Essen. Ein neues Buch zeigt die ganze Vielfalt an Stadtplätzen, die Essen bis heute auszeichnet, aber auch, was an Schönem verlorenging – oft ohne Not.
Es ist schön, dass Essen viele Plätze hat, denn eine Stadt ohne Plätze ist ein trauriger Ort. Plätze sind andererseits kein Selbstzweck, ohne ästhetische Qualität machen sie oft mehr kaputt als Nutzen zu stiften. Für totsanierte, vernachlässigte, verbaute Plätze voller mäßiger Möblierung gibt es in Essen etliche Beispiele, aber zweifellos gibt es auch das Gegenteil: gelungene Orte, an denen man sich als Bürger gerne aufhält. Licht und Schatten der Essener Stadtplätze sind Thema eines neuen, nunmehr dritten Buches, mit dem ein Autorenteam dieArchitektur in Essenebenso kritisch wie sachlich würdigt.
Zu bestaunen ist dabei erneut, mit welcher Stilsicherheit in vergangenen Epochen Plätze gestaltet wurden. Und das vielleicht gerade deshalb, weil es damals in den Kommunen deutlich weniger stadtplanerisches Palaver gab, sondern der jeweilige Stadtbaumeister einfach guten Geschmack besaß, sich an klassischen Vorbildern orientierte und bei der Funktionalität gesunden Menschenverstand walten ließ.

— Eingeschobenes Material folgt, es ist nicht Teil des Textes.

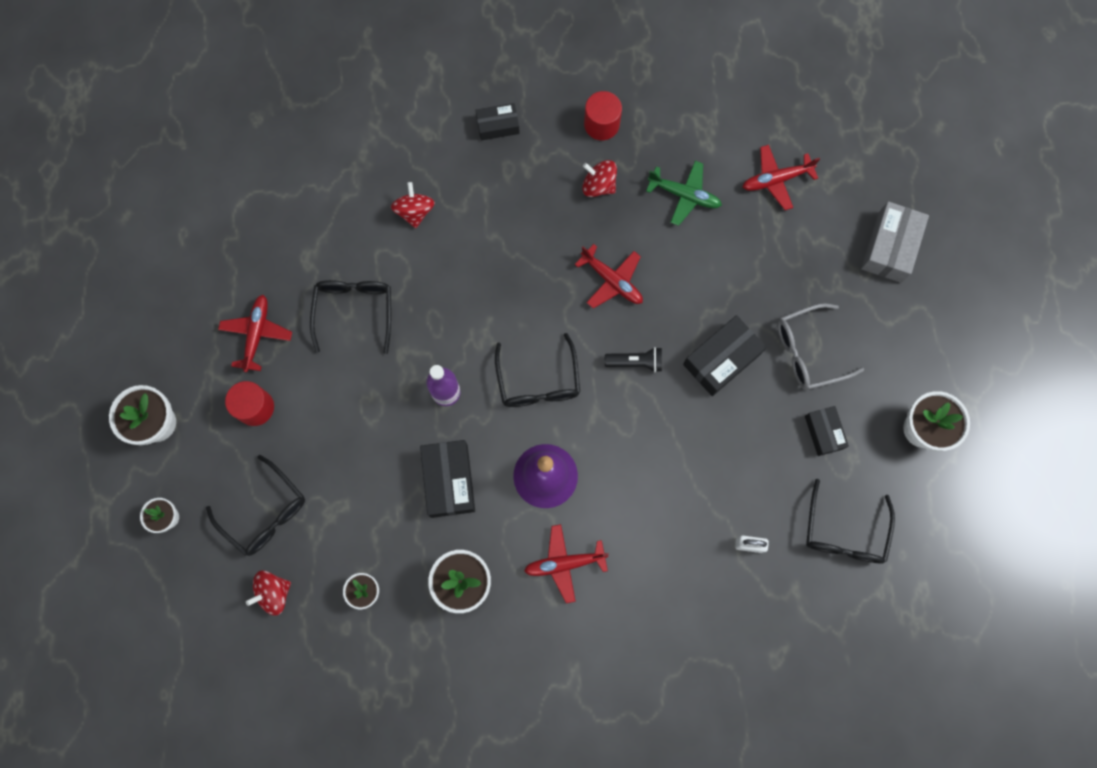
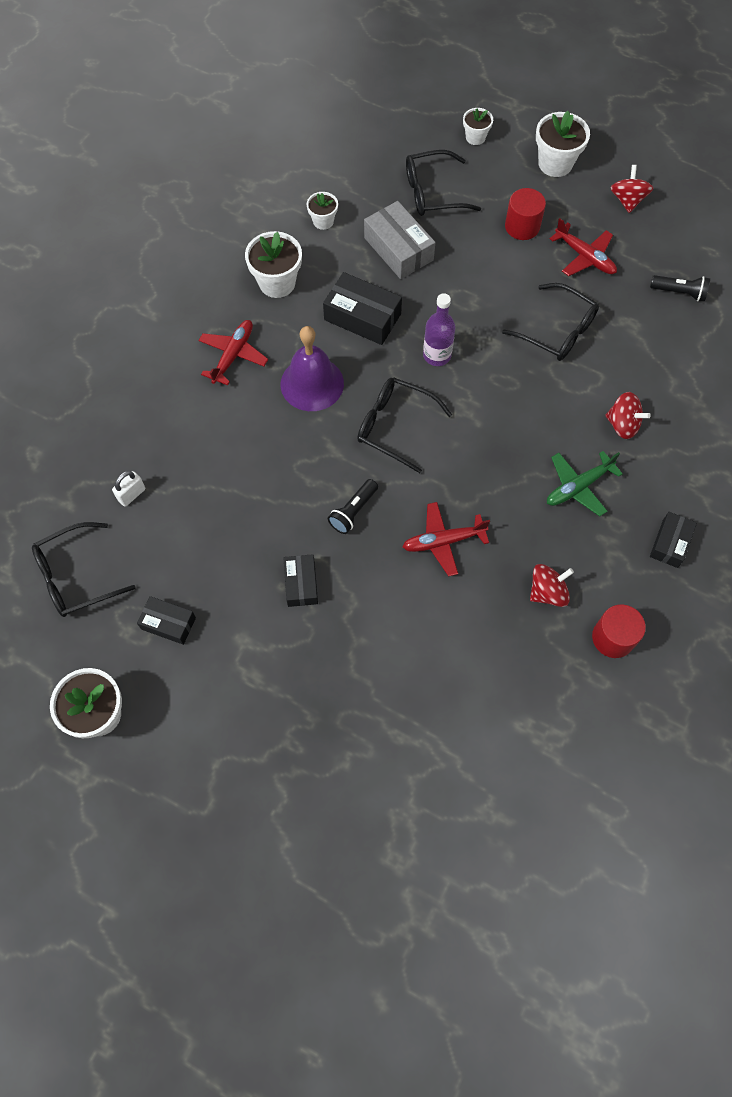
camera: 125 degrees right, 10 degrees down
red spinning top [246,571,291,616] -> red spinning top moved to [610,165,654,213]
green plane [646,161,722,226] -> green plane moved to [547,451,623,517]
black box [683,315,767,396] -> black box [283,554,318,607], size x0.62
red plane [743,145,820,210] -> none
grey glasses [777,303,864,390] -> none
black glasses [806,479,895,563] -> black glasses turned 75 degrees counterclockwise [32,522,136,617]
grey box [861,201,929,283] -> grey box moved to [364,201,435,279]
none -> black flashlight [650,275,710,302]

Bei der Besichtigung des umfangreichen historischen Bildmaterials über Essener Plätze „haben wir wieder einmal erkannt, wieviel Herausragendes im Laufe der Zeit untergegangen ist“, schreibt der Architekt Peter Brdenk, der die Buch-Reihe gemeinsam mit TuP-Geschäftsführer Berger Bergmann herausgibt, in seinem Vorwort. So ist es, leider. Nicht nur, dass manches spurlos verschwand, wie der auf dieser Zeitungsseite dokumentierte Alfrediplatz. Es gibt auch drastische Fälle von Plätzen, die in ihrer Ausdehnung erhalten blieben, jedoch völlig verhunzt wurden.
Der Moltkeplatz als abschreckendes Beispiel
Ein Beispiel ist der Moltkeplatz, der einst gedacht war als zentrale, große offene Grünfläche eines Reformbauviertels, heute aber ein Sammelsurium verschiedener Nutzungen ist, die irgendwie hineingepresst wurden: Autostellplatz, Spielplatz, Bolzplatz, Kunst- und Hundeplatz, alles ziemlich ungepflegt und seltsam wuchernd. So hatte es sich Stadtbaumeister Robert Schmidt wohl kaum vorgestellt.
Verschlimmbesserungen, die der gutgemeinten Philosophie „Ein Platz für alle“ gehorchen, finden sich leider etliche in diesem Buch, das akribisch so gut wie alle wichtigen Plätze in der Stadtmitte und in den Stadtteilen aufzählt und mit Vergleichsbildern die jeweilige Entwicklung aufzeigt. Schon deshalb ist es ein verdienstvolles Werk.
Und sicher, es gibt auch Beispiele, wo man sagen kann: Alles richtig gemacht, Stadt Essen! Der Salzmarkt in der Innenstadt war mal ein schmuckloser Stellplatz und hat heute dank der Bäume, der Kunst und der Gastronomien eine angenehme Aufenthaltsqualität. Andererseits stellt Brdenk klar: Ein Platz ist nicht automatisch dann gut, wenn er möglichst üppig begrünt ist, wie viele glauben.
Der Burgplatz etwa hat wieder gewonnen, nachdem das postmoderne Betonschalen-Gerümpel mitsamt der schütteren Bepflanzung abgeräumt und die klassische Linie weitgehend zurückgeholt wurde. Manche Plätze wie eben der Burgplatz müssen gar nicht aus sich heraus wirken, sie sollen dienen: nämlich der umliegenden Bebauung, die hier an drei Seiten von hervorragender Qualität ist.
>>>>>>>>>Der Journalist Holger Krüssmann hat das Buch gemeinsam mit den Herausgebern Berger Bergmann und Peter Brdenk geschrieben, die Fotoarbeit leistete Wolfgang Kleber. Entstanden ist so ein Kompendium der Essener Plätze; das Buch bietet ferner einen historischen Abriss über die Funktion des Stadt-Platzes von der Antike bis in die Gegenwart. Das Buch hat 195 Seiten, ist – wie die beiden Bände „Architektur in Essen“ – bei Klartext erschienen und kostet 17,95 Euro.